Material for the task —
★ ★ ★ ★ ★
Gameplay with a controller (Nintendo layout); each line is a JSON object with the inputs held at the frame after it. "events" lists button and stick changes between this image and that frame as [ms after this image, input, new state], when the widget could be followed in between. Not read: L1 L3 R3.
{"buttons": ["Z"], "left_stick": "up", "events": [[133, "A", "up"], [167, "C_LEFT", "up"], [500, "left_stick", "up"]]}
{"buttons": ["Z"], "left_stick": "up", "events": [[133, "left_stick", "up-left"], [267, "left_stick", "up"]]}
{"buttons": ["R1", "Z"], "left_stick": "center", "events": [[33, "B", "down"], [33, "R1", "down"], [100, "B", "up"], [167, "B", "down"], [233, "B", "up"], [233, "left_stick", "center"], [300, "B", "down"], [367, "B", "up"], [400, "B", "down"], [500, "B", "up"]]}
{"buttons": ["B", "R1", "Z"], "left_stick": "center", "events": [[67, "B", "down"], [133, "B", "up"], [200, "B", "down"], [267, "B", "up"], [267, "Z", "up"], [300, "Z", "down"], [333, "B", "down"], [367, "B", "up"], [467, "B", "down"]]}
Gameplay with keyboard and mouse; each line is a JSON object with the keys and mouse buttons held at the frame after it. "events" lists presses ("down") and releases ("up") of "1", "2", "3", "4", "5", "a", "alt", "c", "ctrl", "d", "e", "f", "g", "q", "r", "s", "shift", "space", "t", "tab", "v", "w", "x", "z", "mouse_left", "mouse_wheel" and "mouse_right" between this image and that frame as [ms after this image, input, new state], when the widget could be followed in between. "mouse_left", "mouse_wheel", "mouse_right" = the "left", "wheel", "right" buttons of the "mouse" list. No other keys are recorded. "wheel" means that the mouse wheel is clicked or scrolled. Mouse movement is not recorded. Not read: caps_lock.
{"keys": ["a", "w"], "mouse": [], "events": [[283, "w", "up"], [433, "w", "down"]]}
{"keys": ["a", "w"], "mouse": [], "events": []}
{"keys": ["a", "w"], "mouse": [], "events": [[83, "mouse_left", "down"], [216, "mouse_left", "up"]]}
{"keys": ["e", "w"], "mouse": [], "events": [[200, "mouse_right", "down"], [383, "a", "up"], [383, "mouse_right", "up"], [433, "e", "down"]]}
★ ★ ★ ★ ★
Aim of the task — Repeat the data in its entirety, word for word.

Answer for the task —
Gameplay with a controller (Nintendo layout); each line is a JSON object with the inputs held at the frame after it. "events" lists button and stick changes between this image and that frame as [ms after this image, input, new state], when the widget could be followed in between. Not read: L1 L3 R3.
{"buttons": ["Z"], "left_stick": "up", "events": [[133, "A", "up"], [167, "C_LEFT", "up"], [500, "left_stick", "up"]]}
{"buttons": ["Z"], "left_stick": "up", "events": [[133, "left_stick", "up-left"], [267, "left_stick", "up"]]}
{"buttons": ["R1", "Z"], "left_stick": "center", "events": [[33, "B", "down"], [33, "R1", "down"], [100, "B", "up"], [167, "B", "down"], [233, "B", "up"], [233, "left_stick", "center"], [300, "B", "down"], [367, "B", "up"], [400, "B", "down"], [500, "B", "up"]]}
{"buttons": ["B", "R1", "Z"], "left_stick": "center", "events": [[67, "B", "down"], [133, "B", "up"], [200, "B", "down"], [267, "B", "up"], [267, "Z", "up"], [300, "Z", "down"], [333, "B", "down"], [367, "B", "up"], [467, "B", "down"]]}
Gameplay with keyboard and mouse; each line is a JSON object with the keys and mouse buttons held at the frame after it. "events" lists presses ("down") and releases ("up") of "1", "2", "3", "4", "5", "a", "alt", "c", "ctrl", "d", "e", "f", "g", "q", "r", "s", "shift", "space", "t", "tab", "v", "w", "x", "z", "mouse_left", "mouse_wheel" and "mouse_right" between this image and that frame as [ms after this image, input, new state], when the widget could be followed in between. "mouse_left", "mouse_wheel", "mouse_right" = the "left", "wheel", "right" buttons of the "mouse" list. No other keys are recorded. "wheel" means that the mouse wheel is clicked or scrolled. Mouse movement is not recorded. Not read: caps_lock.
{"keys": ["a", "w"], "mouse": [], "events": [[283, "w", "up"], [433, "w", "down"]]}
{"keys": ["a", "w"], "mouse": [], "events": []}
{"keys": ["a", "w"], "mouse": [], "events": [[83, "mouse_left", "down"], [216, "mouse_left", "up"]]}
{"keys": ["e", "w"], "mouse": [], "events": [[200, "mouse_right", "down"], [383, "a", "up"], [383, "mouse_right", "up"], [433, "e", "down"]]}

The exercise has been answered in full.